作業内容:
以下のすべての項目について、各行を一字一句変えずに書き写してください。

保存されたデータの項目

=-=-=

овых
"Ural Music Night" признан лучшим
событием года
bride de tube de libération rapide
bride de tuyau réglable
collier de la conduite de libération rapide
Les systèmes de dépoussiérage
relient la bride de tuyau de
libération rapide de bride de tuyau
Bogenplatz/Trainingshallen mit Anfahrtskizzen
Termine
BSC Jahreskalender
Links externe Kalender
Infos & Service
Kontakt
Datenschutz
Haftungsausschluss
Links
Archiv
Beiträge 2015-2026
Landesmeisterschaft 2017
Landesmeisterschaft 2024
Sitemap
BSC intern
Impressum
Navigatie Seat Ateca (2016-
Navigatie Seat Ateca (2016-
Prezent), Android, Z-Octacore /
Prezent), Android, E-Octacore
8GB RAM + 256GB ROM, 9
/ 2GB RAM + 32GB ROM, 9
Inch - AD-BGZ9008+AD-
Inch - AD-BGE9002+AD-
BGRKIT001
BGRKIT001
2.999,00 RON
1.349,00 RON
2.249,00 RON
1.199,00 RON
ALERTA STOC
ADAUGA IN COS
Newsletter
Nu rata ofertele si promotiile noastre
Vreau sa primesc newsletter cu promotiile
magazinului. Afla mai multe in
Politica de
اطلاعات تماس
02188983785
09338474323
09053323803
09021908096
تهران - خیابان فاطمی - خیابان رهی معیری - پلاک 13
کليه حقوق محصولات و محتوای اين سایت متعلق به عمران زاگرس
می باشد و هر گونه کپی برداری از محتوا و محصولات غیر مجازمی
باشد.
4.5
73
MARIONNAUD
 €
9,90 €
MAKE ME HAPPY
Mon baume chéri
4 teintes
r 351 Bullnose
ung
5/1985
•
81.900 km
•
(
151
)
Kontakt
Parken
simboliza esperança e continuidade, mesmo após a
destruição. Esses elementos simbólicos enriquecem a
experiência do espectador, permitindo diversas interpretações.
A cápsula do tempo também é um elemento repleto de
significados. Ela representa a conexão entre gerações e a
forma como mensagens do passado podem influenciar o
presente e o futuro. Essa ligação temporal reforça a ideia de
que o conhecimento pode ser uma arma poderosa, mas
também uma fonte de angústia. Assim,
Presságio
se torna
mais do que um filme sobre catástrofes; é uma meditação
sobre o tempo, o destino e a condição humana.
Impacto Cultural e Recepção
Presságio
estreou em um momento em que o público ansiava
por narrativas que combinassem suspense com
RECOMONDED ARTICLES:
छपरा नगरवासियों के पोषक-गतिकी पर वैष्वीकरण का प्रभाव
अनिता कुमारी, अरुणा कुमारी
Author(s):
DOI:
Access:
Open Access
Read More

=-=-=

最終的な答え:
овых
"Ural Music Night" признан лучшим
событием года
bride de tube de libération rapide
bride de tuyau réglable
collier de la conduite de libération rapide
Les systèmes de dépoussiérage
relient la bride de tuyau de
libération rapide de bride de tuyau
Bogenplatz/Trainingshallen mit Anfahrtskizzen
Termine
BSC Jahreskalender
Links externe Kalender
Infos & Service
Kontakt
Datenschutz
Haftungsausschluss
Links
Archiv
Beiträge 2015-2026
Landesmeisterschaft 2017
Landesmeisterschaft 2024
Sitemap
BSC intern
Impressum
Navigatie Seat Ateca (2016-
Navigatie Seat Ateca (2016-
Prezent), Android, Z-Octacore /
Prezent), Android, E-Octacore
8GB RAM + 256GB ROM, 9
/ 2GB RAM + 32GB ROM, 9
Inch - AD-BGZ9008+AD-
Inch - AD-BGE9002+AD-
BGRKIT001
BGRKIT001
2.999,00 RON
1.349,00 RON
2.249,00 RON
1.199,00 RON
ALERTA STOC
ADAUGA IN COS
Newsletter
Nu rata ofertele si promotiile noastre
Vreau sa primesc newsletter cu promotiile
magazinului. Afla mai multe in
Politica de
اطلاعات تماس
02188983785
09338474323
09053323803
09021908096
تهران - خیابان فاطمی - خیابان رهی معیری - پلاک 13
کليه حقوق محصولات و محتوای اين سایت متعلق به عمران زاگرس
می باشد و هر گونه کپی برداری از محتوا و محصولات غیر مجازمی
باشد.
4.5
73
MARIONNAUD
 €
9,90 €
MAKE ME HAPPY
Mon baume chéri
4 teintes
r 351 Bullnose
ung
5/1985
•
81.900 km
•
(
151
)
Kontakt
Parken
simboliza esperança e continuidade, mesmo após a
destruição. Esses elementos simbólicos enriquecem a
experiência do espectador, permitindo diversas interpretações.
A cápsula do tempo também é um elemento repleto de
significados. Ela representa a conexão entre gerações e a
forma como mensagens do passado podem influenciar o
presente e o futuro. Essa ligação temporal reforça a ideia de
que o conhecimento pode ser uma arma poderosa, mas
também uma fonte de angústia. Assim,
Presságio
se torna
mais do que um filme sobre catástrofes; é uma meditação
sobre o tempo, o destino e a condição humana.
Impacto Cultural e Recepção
Presságio
estreou em um momento em que o público ansiava
por narrativas que combinassem suspense com
RECOMONDED ARTICLES:
छपरा नगरवासियों के पोषक-गतिकी पर वैष्वीकरण का प्रभाव
अनिता कुमारी, अरुणा कुमारी
Author(s):
DOI:
Access:
Open Access
Read More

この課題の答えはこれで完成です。